## Task objective
Would you transcribe each entry exactly as it stands, omitting the pictures?

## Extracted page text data
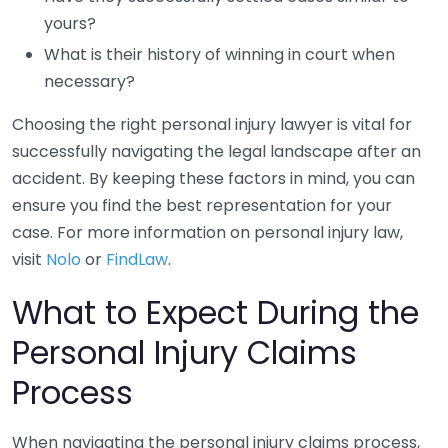
yours?
What is their history of winning in court when
necessary?
Choosing the right personal injury lawyer is vital for
successfully navigating the legal landscape after an
accident. By keeping these factors in mind, you can
ensure you find the best representation for your
case. For more information on personal injury law,
visit
Nolo
or
FindLaw
.
What to Expect During the
Personal Injury Claims
Process
When navigating the personal injury claims process,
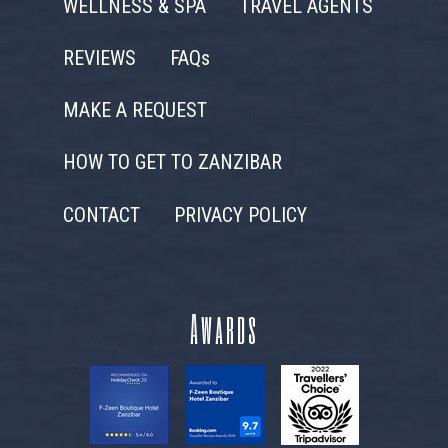
WELLNESS & SPA
TRAVEL AGENTS
REVIEWS
FAQs
MAKE A REQUEST
HOW TO GET TO ZANZIBAR
CONTACT
PRIVACY POLICY
Awards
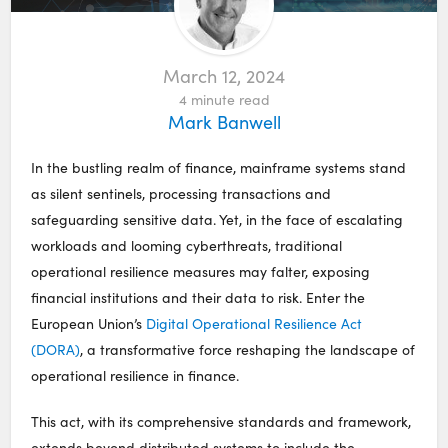
March 12, 2024
4
minute read
Mark Banwell
In the bustling realm of finance, mainframe systems stand
as silent sentinels, processing transactions and
safeguarding sensitive data. Yet, in the face of escalating
workloads and looming cyberthreats, traditional
operational resilience measures may falter, exposing
financial institutions and their data to risk. Enter the
European Union’s
Digital Operational Resilience Act
(DORA)
, a transformative force reshaping the landscape of
operational resilience in finance.
This act, with its comprehensive standards and framework,
extends beyond distributed systems to include the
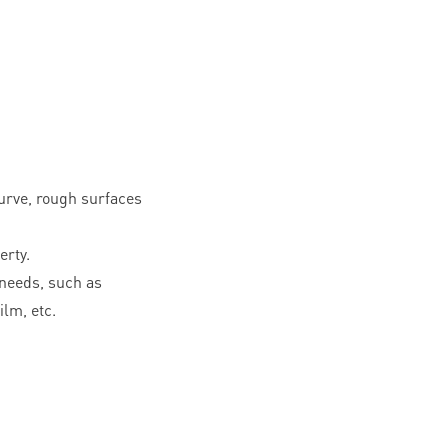
curve, rough surfaces
erty.
needs, such as
ilm, etc.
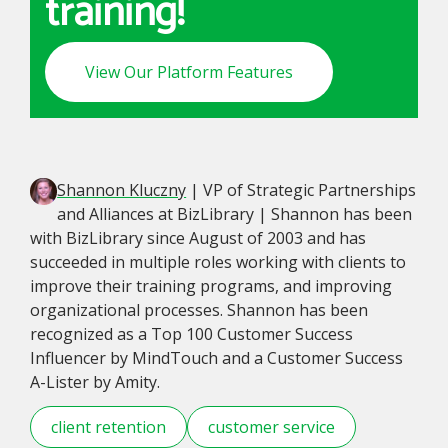
training!
View Our Platform Features
Shannon Kluczny
| VP of Strategic Partnerships
and Alliances at BizLibrary | Shannon has been
with BizLibrary since August of 2003 and has
succeeded in multiple roles working with clients to
improve their training programs, and improving
organizational processes. Shannon has been
recognized as a Top 100 Customer Success
Influencer by MindTouch and a Customer Success
A-Lister by Amity.
client retention
customer service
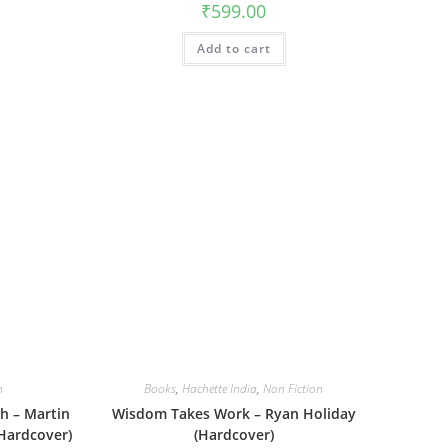
₹
599.00
Add to cart
n
Books
,
Hachette India
,
Non Fiction
h – Martin
Wisdom Takes Work – Ryan Holiday
Hardcover)
(Hardcover)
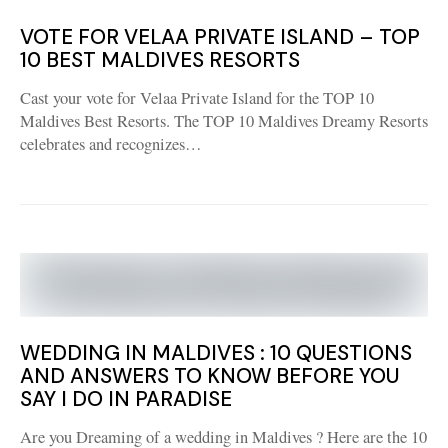
VOTE FOR VELAA PRIVATE ISLAND – TOP
10 BEST MALDIVES RESORTS
Cast your vote for Velaa Private Island for the TOP 10
Maldives Best Resorts. The TOP 10 Maldives Dreamy Resorts
celebrates and recognizes…
WEDDING IN MALDIVES : 10 QUESTIONS
AND ANSWERS TO KNOW BEFORE YOU
SAY I DO IN PARADISE
Are you Dreaming of a wedding in Maldives ? Here are the 10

## Problem solution
yours?
What is their history of winning in court when
necessary?
Choosing the right personal injury lawyer is vital for
successfully navigating the legal landscape after an
accident. By keeping these factors in mind, you can
ensure you find the best representation for your
case. For more information on personal injury law,
visit
Nolo
or
FindLaw
.
What to Expect During the
Personal Injury Claims
Process
When navigating the personal injury claims process,
WELLNESS & SPA
TRAVEL AGENTS
REVIEWS
FAQs
MAKE A REQUEST
HOW TO GET TO ZANZIBAR
CONTACT
PRIVACY POLICY
Awards
March 12, 2024
4
minute read
Mark Banwell
In the bustling realm of finance, mainframe systems stand
as silent sentinels, processing transactions and
safeguarding sensitive data. Yet, in the face of escalating
workloads and looming cyberthreats, traditional
operational resilience measures may falter, exposing
financial institutions and their data to risk. Enter the
European Union’s
Digital Operational Resilience Act
(DORA)
, a transformative force reshaping the landscape of
operational resilience in finance.
This act, with its comprehensive standards and framework,
extends beyond distributed systems to include the
curve, rough surfaces
erty.
needs, such as
ilm, etc.
training!
View Our Platform Features
Shannon Kluczny
| VP of Strategic Partnerships
and Alliances at BizLibrary | Shannon has been
with BizLibrary since August of 2003 and has
succeeded in multiple roles working with clients to
improve their training programs, and improving
organizational processes. Shannon has been
recognized as a Top 100 Customer Success
Influencer by MindTouch and a Customer Success
A-Lister by Amity.
client retention
customer service
₹
599.00
Add to cart
n
Books
,
Hachette India
,
Non Fiction
h – Martin
Wisdom Takes Work – Ryan Holiday
Hardcover)
(Hardcover)
VOTE FOR VELAA PRIVATE ISLAND – TOP
10 BEST MALDIVES RESORTS
Cast your vote for Velaa Private Island for the TOP 10
Maldives Best Resorts. The TOP 10 Maldives Dreamy Resorts
celebrates and recognizes…
WEDDING IN MALDIVES : 10 QUESTIONS
AND ANSWERS TO KNOW BEFORE YOU
SAY I DO IN PARADISE
Are you Dreaming of a wedding in Maldives ? Here are the 10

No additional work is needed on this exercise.